**Short problem A:** Retype the passage on Theo Ozen and the Nitro Express from "Theo Ozen and" up to and including "the pieces together.", keeping every word and punctuation mark intact.
**Short problem B:** In the passage on Theo Ozen and the Nitro Express, what motor powered the motorcycle?

**Article:**
◇ ◇ ◇ ◇ ◇ ◇ ◇

One such man was Theo Ozen. Theo, who briefly served as president of an El Mirage racing club called the Rod Riders in 1968 – 1969, was a regular at the salt flats at Bonneville from the late 60’s through the 80’s. Riding his “Nitro Express” a highly modified 1948 Triumph rigid motorcycle powered by a 1961 Bonneville motor, Theo set speed records and traveled over 140 mph. Ozen disappeared from Bonneville after a serious automobile racing accident.
Theo Ozen and the Nitro Express at Bonneville circa ’66-’67
The Salt Ghost: Return of the Nitro Express picks up the pieces of this story when in 2011, Wes White of Four Aces Cycle and Tyler Malinky of Lowbrow Customs combined forces to resurrect the Nitro Express. Wes and Tyler take the viewer along for the ride as they get the bike back in working order, meet with tech inspectors from the Southern California Timing Association, and finally to Bonneville to once again race the Nitro Express. Along the way, Wes and Tyler not only delve into the bike but into Theo Ozen himself, who’s soul seems to permeate the bike. They speak with Ozen’s racing partner, Fritz Kott as well as other racers that knew him
in order to put the pieces together.

◇ ◇ ◇ ◇ ◇ ◇ ◇

**Data lines:**
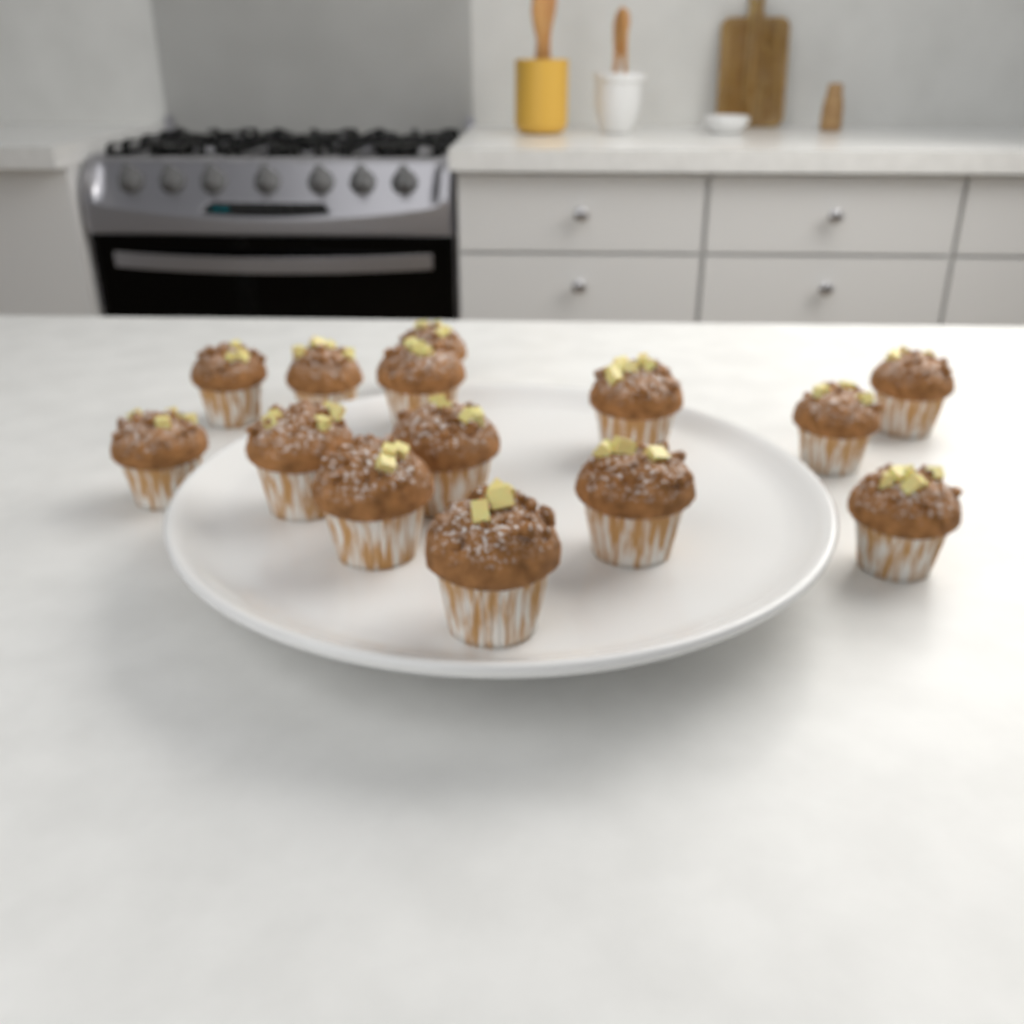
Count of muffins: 14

◇ ◇ ◇ ◇ ◇ ◇ ◇

**Exercise solution A:**
Theo Ozen and the Nitro Express at Bonneville circa ’66-’67
The Salt Ghost: Return of the Nitro Express picks up the pieces of this story when in 2011, Wes White of Four Aces Cycle and Tyler Malinky of Lowbrow Customs combined forces to resurrect the Nitro Express. Wes and Tyler take the viewer along for the ride as they get the bike back in working order, meet with tech inspectors from the Southern California Timing Association, and finally to Bonneville to once again race the Nitro Express. Along the way, Wes and Tyler not only delve into the bike but into Theo Ozen himself, who’s soul seems to permeate the bike. They speak with Ozen’s racing partner, Fritz Kott as well as other racers that knew him
in order to put the pieces together.

**Exercise solution B:** A 1961 Bonneville motor.